Mobil jazz merah berhenti di samping Sakura. Sakura yang sudah hafal dengan mobil itu langsung menyunggingkan senyumnya. Kaca jendela mobil terbuka memperlihatkan laki-laki tampan dengan kacamata hitam. Sakura berdecak kagum melihat ketampanan laki-laki itu.
"Masuk yuk." Ajak laki-laki yang ada di dalam mobil itu.
Sakura menganggukkan kepalanya dan langsung masuk ke dalam mobil. Laki-laki itu juga yang sebenarnya akan dia temui, tapi malah sekarang mereka bertemu dijalan.
"Aku kira kamu sudah disana." Kata Sakura membuka obrolan.
"Ada kerjaan mendadak tadi, aku selesaikan dulu." Jawab Pandu sambil tersenyum.
"Sekarang sudah selesai?" Tabya Sakura memastikan. Dia tidak ingin Pandu ditegur atasannya karena pekerjaannya belum selesai.
"Sudah." Jawab Pandu lembut.
"Oh iya aku tadi beli es krim. Kamu mau?" Kata Sakura sambil menunjukkan plastik yang dia bawa.
"Nanti aja, aku masih nyetir." Jawab Pandu pelan.
"Aku bantuin makan." Kata Sakura dengan semangat. Dia membuka es krim itu dan mulai menyuapi Pandu. Awalnya Pandu ragu namun akhirnya dia membuka mulutnya juga.
Sakura tertawa melihat bibir Pandu yang sengaja dia kotorin dengan es krim. Pandu hanya tertawa tanpa marah, dia mengambil tisu dan mengusapnya hingga bersih.
"Nggak usah rese." Kata Pandu sambil tertawa.
Suasana mobil terasa begitu ramai.

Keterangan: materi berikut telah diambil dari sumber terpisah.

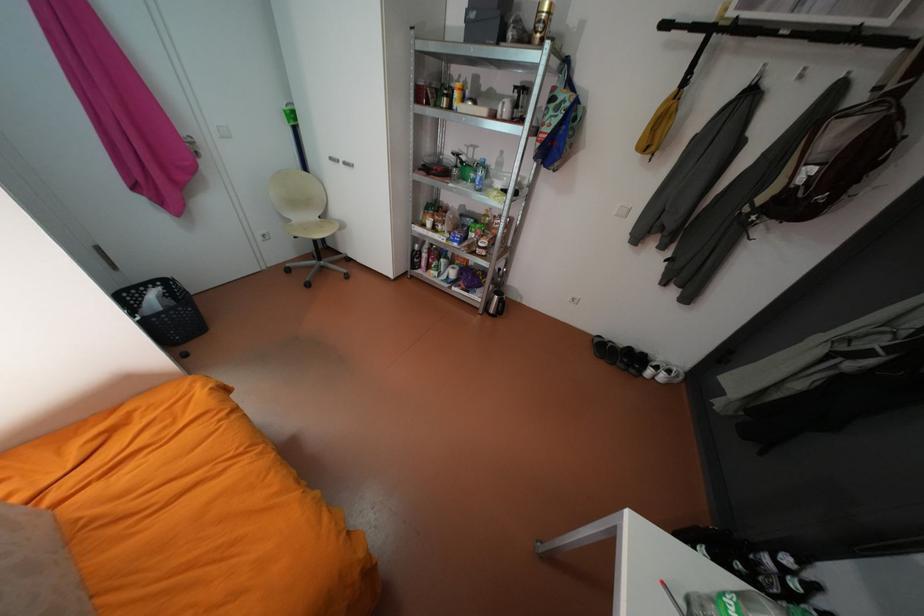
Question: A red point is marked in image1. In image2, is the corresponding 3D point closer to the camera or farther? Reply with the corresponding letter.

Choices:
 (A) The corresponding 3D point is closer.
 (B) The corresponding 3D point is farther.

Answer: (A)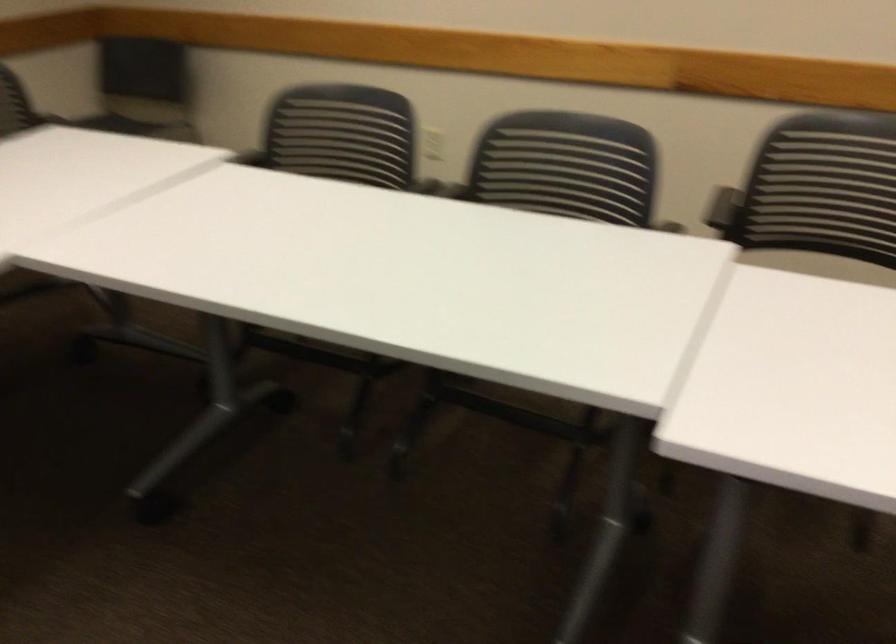
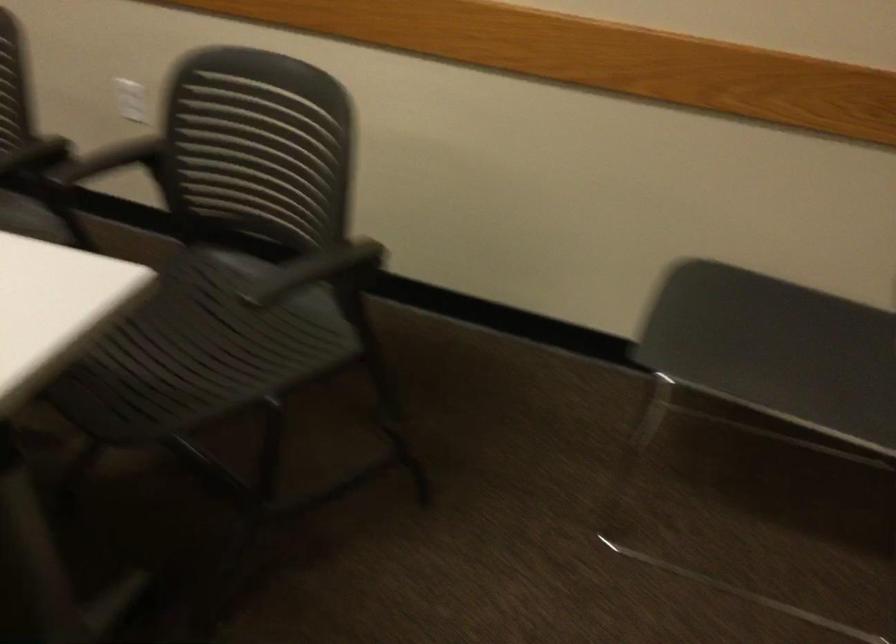
The point at (112, 127) is marked in the first image. Where is the corresponding point in the second image?

(714, 323)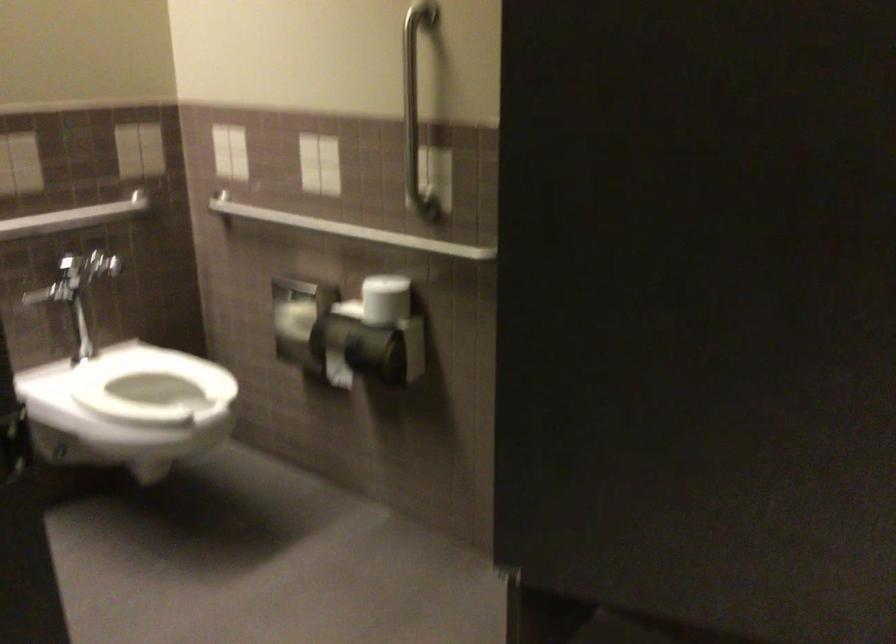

Interaksi antara Sakura dan Pandu sangat hangat. Candaan mereka memenuhi ruangan mobil. Hubungan mereka memang hanya sebatas teman namun perasaan mereka seakan-akan mengungkapkan ketertarikan satu sama lain. Hanya saja salah satu diantara mereka tidak ada yang berani untuk memulai terlebih dahulu.